··· Information ···

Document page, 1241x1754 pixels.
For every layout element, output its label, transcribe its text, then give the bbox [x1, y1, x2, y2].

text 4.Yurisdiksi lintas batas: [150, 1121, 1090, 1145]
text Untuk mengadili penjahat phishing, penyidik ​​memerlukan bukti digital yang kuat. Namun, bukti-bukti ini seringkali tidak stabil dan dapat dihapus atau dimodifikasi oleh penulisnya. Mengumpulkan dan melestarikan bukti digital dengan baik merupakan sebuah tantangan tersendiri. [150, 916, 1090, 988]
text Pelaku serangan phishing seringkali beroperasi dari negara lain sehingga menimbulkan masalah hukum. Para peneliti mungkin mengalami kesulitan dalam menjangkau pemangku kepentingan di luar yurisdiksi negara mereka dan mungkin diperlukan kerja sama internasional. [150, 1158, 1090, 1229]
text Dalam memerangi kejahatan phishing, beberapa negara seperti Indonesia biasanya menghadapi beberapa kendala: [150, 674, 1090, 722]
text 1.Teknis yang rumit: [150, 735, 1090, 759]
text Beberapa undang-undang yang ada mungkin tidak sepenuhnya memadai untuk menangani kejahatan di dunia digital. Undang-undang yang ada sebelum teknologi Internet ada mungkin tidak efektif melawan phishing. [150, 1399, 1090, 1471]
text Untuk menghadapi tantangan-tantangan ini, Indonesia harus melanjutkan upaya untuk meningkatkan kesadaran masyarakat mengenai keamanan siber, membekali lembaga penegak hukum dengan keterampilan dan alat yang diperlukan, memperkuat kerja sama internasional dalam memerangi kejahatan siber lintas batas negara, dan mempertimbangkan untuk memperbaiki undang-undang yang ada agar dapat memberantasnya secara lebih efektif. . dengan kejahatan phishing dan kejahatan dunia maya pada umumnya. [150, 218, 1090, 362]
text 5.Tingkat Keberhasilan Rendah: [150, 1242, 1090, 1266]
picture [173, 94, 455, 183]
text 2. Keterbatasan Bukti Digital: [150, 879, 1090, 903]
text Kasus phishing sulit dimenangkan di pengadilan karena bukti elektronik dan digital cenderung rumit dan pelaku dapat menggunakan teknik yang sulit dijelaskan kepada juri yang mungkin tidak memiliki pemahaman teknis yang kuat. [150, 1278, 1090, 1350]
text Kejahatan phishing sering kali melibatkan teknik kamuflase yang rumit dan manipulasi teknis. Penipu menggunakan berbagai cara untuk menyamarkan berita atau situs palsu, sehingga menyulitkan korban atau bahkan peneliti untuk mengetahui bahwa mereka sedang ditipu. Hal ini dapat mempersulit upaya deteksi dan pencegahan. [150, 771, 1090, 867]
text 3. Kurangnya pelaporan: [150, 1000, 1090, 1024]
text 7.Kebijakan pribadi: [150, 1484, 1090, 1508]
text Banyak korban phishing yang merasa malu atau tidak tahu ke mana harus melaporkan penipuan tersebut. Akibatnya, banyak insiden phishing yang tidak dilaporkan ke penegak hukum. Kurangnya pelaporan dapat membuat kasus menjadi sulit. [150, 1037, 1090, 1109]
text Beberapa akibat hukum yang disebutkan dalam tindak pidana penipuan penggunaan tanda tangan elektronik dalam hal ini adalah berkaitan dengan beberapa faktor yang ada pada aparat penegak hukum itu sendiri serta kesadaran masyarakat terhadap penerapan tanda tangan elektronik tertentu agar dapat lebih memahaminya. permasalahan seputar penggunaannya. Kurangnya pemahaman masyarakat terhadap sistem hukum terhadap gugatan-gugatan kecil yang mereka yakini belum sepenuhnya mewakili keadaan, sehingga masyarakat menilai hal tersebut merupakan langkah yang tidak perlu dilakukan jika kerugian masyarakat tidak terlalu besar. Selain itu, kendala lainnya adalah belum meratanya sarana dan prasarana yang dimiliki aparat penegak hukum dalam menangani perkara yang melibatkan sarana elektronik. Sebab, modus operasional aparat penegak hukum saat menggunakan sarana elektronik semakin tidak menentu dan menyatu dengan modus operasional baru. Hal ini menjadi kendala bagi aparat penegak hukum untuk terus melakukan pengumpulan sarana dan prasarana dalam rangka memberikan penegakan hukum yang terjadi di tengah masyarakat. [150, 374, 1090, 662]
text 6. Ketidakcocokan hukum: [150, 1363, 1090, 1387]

···

What the task requires: After reading the listing, write out every line of it exactly.

Finished task:
Document page, 1241x1754 pixels.
For every layout element, output its label, transcribe its text, then give the bbox [x1, y1, x2, y2].

text 4.Yurisdiksi lintas batas: [150, 1121, 1090, 1145]
text Untuk mengadili penjahat phishing, penyidik ​​memerlukan bukti digital yang kuat. Namun, bukti-bukti ini seringkali tidak stabil dan dapat dihapus atau dimodifikasi oleh penulisnya. Mengumpulkan dan melestarikan bukti digital dengan baik merupakan sebuah tantangan tersendiri. [150, 916, 1090, 988]
text Pelaku serangan phishing seringkali beroperasi dari negara lain sehingga menimbulkan masalah hukum. Para peneliti mungkin mengalami kesulitan dalam menjangkau pemangku kepentingan di luar yurisdiksi negara mereka dan mungkin diperlukan kerja sama internasional. [150, 1158, 1090, 1229]
text Dalam memerangi kejahatan phishing, beberapa negara seperti Indonesia biasanya menghadapi beberapa kendala: [150, 674, 1090, 722]
text 1.Teknis yang rumit: [150, 735, 1090, 759]
text Beberapa undang-undang yang ada mungkin tidak sepenuhnya memadai untuk menangani kejahatan di dunia digital. Undang-undang yang ada sebelum teknologi Internet ada mungkin tidak efektif melawan phishing. [150, 1399, 1090, 1471]
text Untuk menghadapi tantangan-tantangan ini, Indonesia harus melanjutkan upaya untuk meningkatkan kesadaran masyarakat mengenai keamanan siber, membekali lembaga penegak hukum dengan keterampilan dan alat yang diperlukan, memperkuat kerja sama internasional dalam memerangi kejahatan siber lintas batas negara, dan mempertimbangkan untuk memperbaiki undang-undang yang ada agar dapat memberantasnya secara lebih efektif. . dengan kejahatan phishing dan kejahatan dunia maya pada umumnya. [150, 218, 1090, 362]
text 5.Tingkat Keberhasilan Rendah: [150, 1242, 1090, 1266]
picture [173, 94, 455, 183]
text 2. Keterbatasan Bukti Digital: [150, 879, 1090, 903]
text Kasus phishing sulit dimenangkan di pengadilan karena bukti elektronik dan digital cenderung rumit dan pelaku dapat menggunakan teknik yang sulit dijelaskan kepada juri yang mungkin tidak memiliki pemahaman teknis yang kuat. [150, 1278, 1090, 1350]
text Kejahatan phishing sering kali melibatkan teknik kamuflase yang rumit dan manipulasi teknis. Penipu menggunakan berbagai cara untuk menyamarkan berita atau situs palsu, sehingga menyulitkan korban atau bahkan peneliti untuk mengetahui bahwa mereka sedang ditipu. Hal ini dapat mempersulit upaya deteksi dan pencegahan. [150, 771, 1090, 867]
text 3. Kurangnya pelaporan: [150, 1000, 1090, 1024]
text 7.Kebijakan pribadi: [150, 1484, 1090, 1508]
text Banyak korban phishing yang merasa malu atau tidak tahu ke mana harus melaporkan penipuan tersebut. Akibatnya, banyak insiden phishing yang tidak dilaporkan ke penegak hukum. Kurangnya pelaporan dapat membuat kasus menjadi sulit. [150, 1037, 1090, 1109]
text Beberapa akibat hukum yang disebutkan dalam tindak pidana penipuan penggunaan tanda tangan elektronik dalam hal ini adalah berkaitan dengan beberapa faktor yang ada pada aparat penegak hukum itu sendiri serta kesadaran masyarakat terhadap penerapan tanda tangan elektronik tertentu agar dapat lebih memahaminya. permasalahan seputar penggunaannya. Kurangnya pemahaman masyarakat terhadap sistem hukum terhadap gugatan-gugatan kecil yang mereka yakini belum sepenuhnya mewakili keadaan, sehingga masyarakat menilai hal tersebut merupakan langkah yang tidak perlu dilakukan jika kerugian masyarakat tidak terlalu besar. Selain itu, kendala lainnya adalah belum meratanya sarana dan prasarana yang dimiliki aparat penegak hukum dalam menangani perkara yang melibatkan sarana elektronik. Sebab, modus operasional aparat penegak hukum saat menggunakan sarana elektronik semakin tidak menentu dan menyatu dengan modus operasional baru. Hal ini menjadi kendala bagi aparat penegak hukum untuk terus melakukan pengumpulan sarana dan prasarana dalam rangka memberikan penegakan hukum yang terjadi di tengah masyarakat. [150, 374, 1090, 662]
text 6. Ketidakcocokan hukum: [150, 1363, 1090, 1387]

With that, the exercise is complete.